Chapter 3 Glossary Flashcards
What is applied research?
Research to provide solutions to practical problems.
What is autonomy?
Refers to the most basic ethical safeguard, which is the right of participants to decide for themselves whether they will participate in the study.
What is basic research?
Fundamental or pure research.
Why is basic research carried out?
Basic research is carried out to add knowledge, but without applied or practical goals.
What is behavioural variable?
Variable representing some aspect of an organism’s behaviour.
What is beneficence?
A basic concept in the Belmont Report that in research the risk to participants should be minimised and the benefits to participants and society should be maximised.
What is casual relationship?
A relationship between variables in which one variable causes a predictable change in the other variable.
What are classification variables?
Organismic variables used to classify participants and assign them to groups in differential research.
What is concealment?
Deliberately misleading participants by withholding some information about the research.
What is confidentiality?
Ethical requirement to protect a participant’s sensitive information.
What are constraints?
Variables that are prevented from varying.
What are controls?
Any procedure that reduces confounding.
What is debriefing?
Disclosing to participants after the study the full nature of a study that is used in deception.
What is deception?
Procedures used in research to hide the true nature of the study. Ethical use of deception requires complete debreifing at the end of the study.
What are dependent variables?
Variable hypothesised to have a relationship with the independent variable.
What is diversity?
Diversity refers to how well various ethic, cultural, age and gender groups are represented in the research sample.
What are ethnic checks?
A serious questions about the research procedures designed to identify and correct potential ethical problems.
What are extraneous variables?
Any variable, other than the independent variable, that might affect the dependent measure and therefore confound results
What is another term for basic research?
Fundamental research
What is heuristic influence?
The nonsystematic impact of research or theory in stimulating new research.
What are independent variables?
A variable that defines groups of participants either on t a preexisting characteristic or random assignment.
What is informed consent?
Principle that participants have the right to know exactly what they are getting into before they agree to participate in a research study.
What is the Institutional Review Board?
Formal body that reviews research proposals to determine if they meet ethical guidelines.
What is the invasion of privacy?
Failure of researchers to protect the confientality of records.
What is justice?
The concept in the Belmont Report that both the risks and the benefits of research should be shared equally by all members of the population.
What is the laboratory animal care committee?
A committee that reviews the ethics of research proposals involving animals.
What is the manipulated independent variable?
Type of independent variable in which participants are randomly assigned to conditions.
What are nonmanipulated independent variable?
The preexisting variable that determines group membership in a differential research study.

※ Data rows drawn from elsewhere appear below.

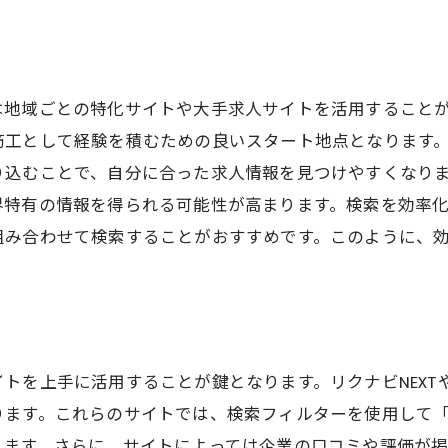
鉄筋工求人で職場環境を見極める
魅力的な職場を選ぶ鉄筋工求人の探し方
鉄筋工求人で理想の職場を手に入れるには
は地域ごとの特化サイトや大手求人サイトを活用すること
職場選びを成功させる鉄筋工求人活用法
筋工として経験を積むための良いスタート地点となります
鉄筋工求人で自分に合った職場を見つける
り込むことで、自分に合った求人情報を見つけやすくなり
鉄筋工求人から職場の可能性を広げる
界特有の情報を得られる可能性が高まります。検索を効率
組み合わせて検索することがおすすめです。このように、
。
トを上手に活用することが鍵となります。リクナビNEXT
ります。これらのサイトでは、検索フィルターを使用して
ります。さらに、サイトによっては企業の口コミや評価が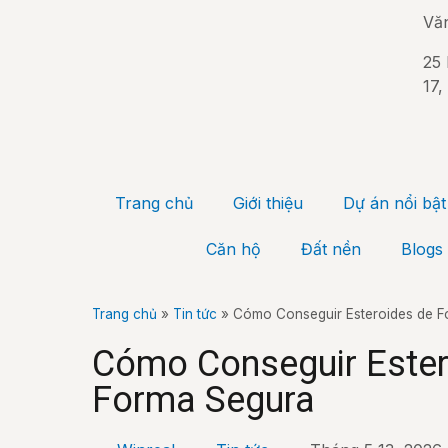
Vă
25 
17,
Trang chủ
Giới thiệu
Dự án nổi bật
Căn hộ
Đất nền
Blogs
Trang chủ
»
Tin tức
»
Cómo Conseguir Esteroides de 
Cómo Conseguir Ester
Forma Segura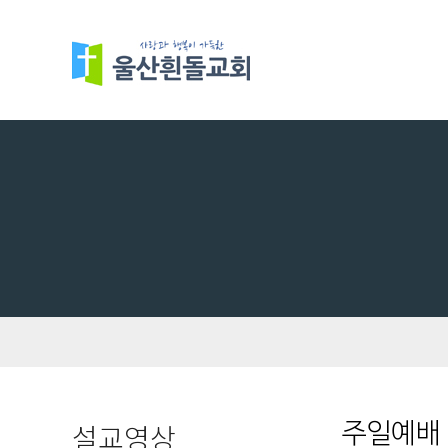
설교영상
주일예배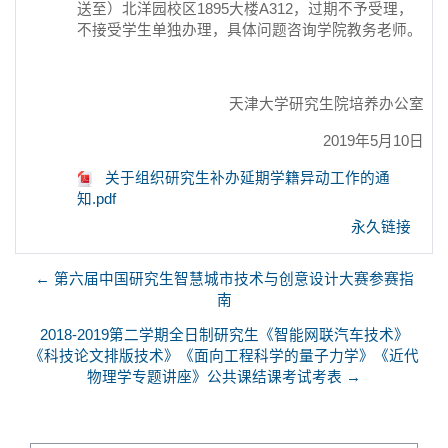
送至）北洋园校区1895大楼A312，过期不予受理，
不接受学生单独办理，具体问题咨询学院教务老师。
天津大学研究生院培养办公室
2019年5月10日
关于组织研究生补办延期学籍异动工作的通
知.pdf
永久链接
← 第六届中国研究生智慧城市技术与创意设计大赛参赛指
南
2018-2019第二学期全日制研究生《智能网联汽车技术》
《科技论文排版技术》《面向工程科学的量子力学》《近代
物理学专题讲座》公共课结课考试考表 →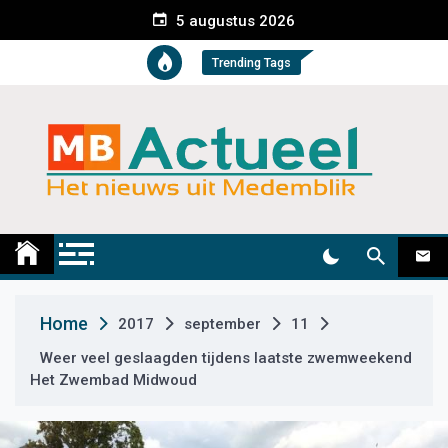
S
5 augustus 2026
k
i
Trending Tags
p
t
o
c
o
n
t
Medemblik Actueel
Wij zijn altijd actueel
e
n
t
Home
2017
september
11
Weer veel geslaagden tijdens laatste zwemweekend
Het Zwembad Midwoud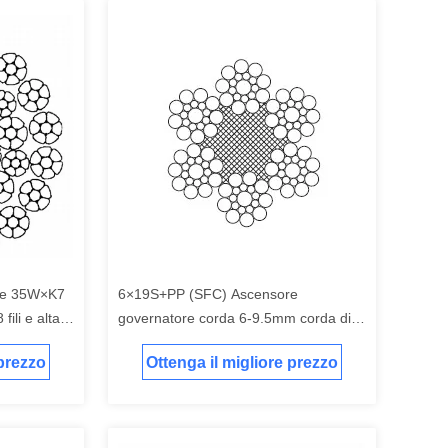
le 35W×K7
6×19S+PP (SFC) Ascensore
fili e alta
governatore corda 6-9.5mm corda di
ture di
filo GB 8903-2024
 prezzo
Ottenga il migliore prezzo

What is the observed organismic variable?
Participant characteristic that can be used for classification.
What is organismic variable?
Any characteristic of the individual that can be used for classification.
What is pure research?
Another term for basic research.
What is response-inferred organismic variable?
A hypothesed internal attribute of an organism that is inferred on the basis of observed behaviour.
What is risk/benefit analysis?
Assessing research in terms of the risks it poses to participants, its value to science and society, and whether it potential benefits outweigh those risks.
What is stimulus variable?
Any part of the environment in which an organism reacts.
What is systematic influence?
The stimulaying effects of previous research and theories in providing testable hypotheses for further study.
What is translational research?
Any research, particularly basic research, that is planned so as to lead to practial applications such as in medicine, education and industry.
What is a variable?
Any characteristic that can take on different values.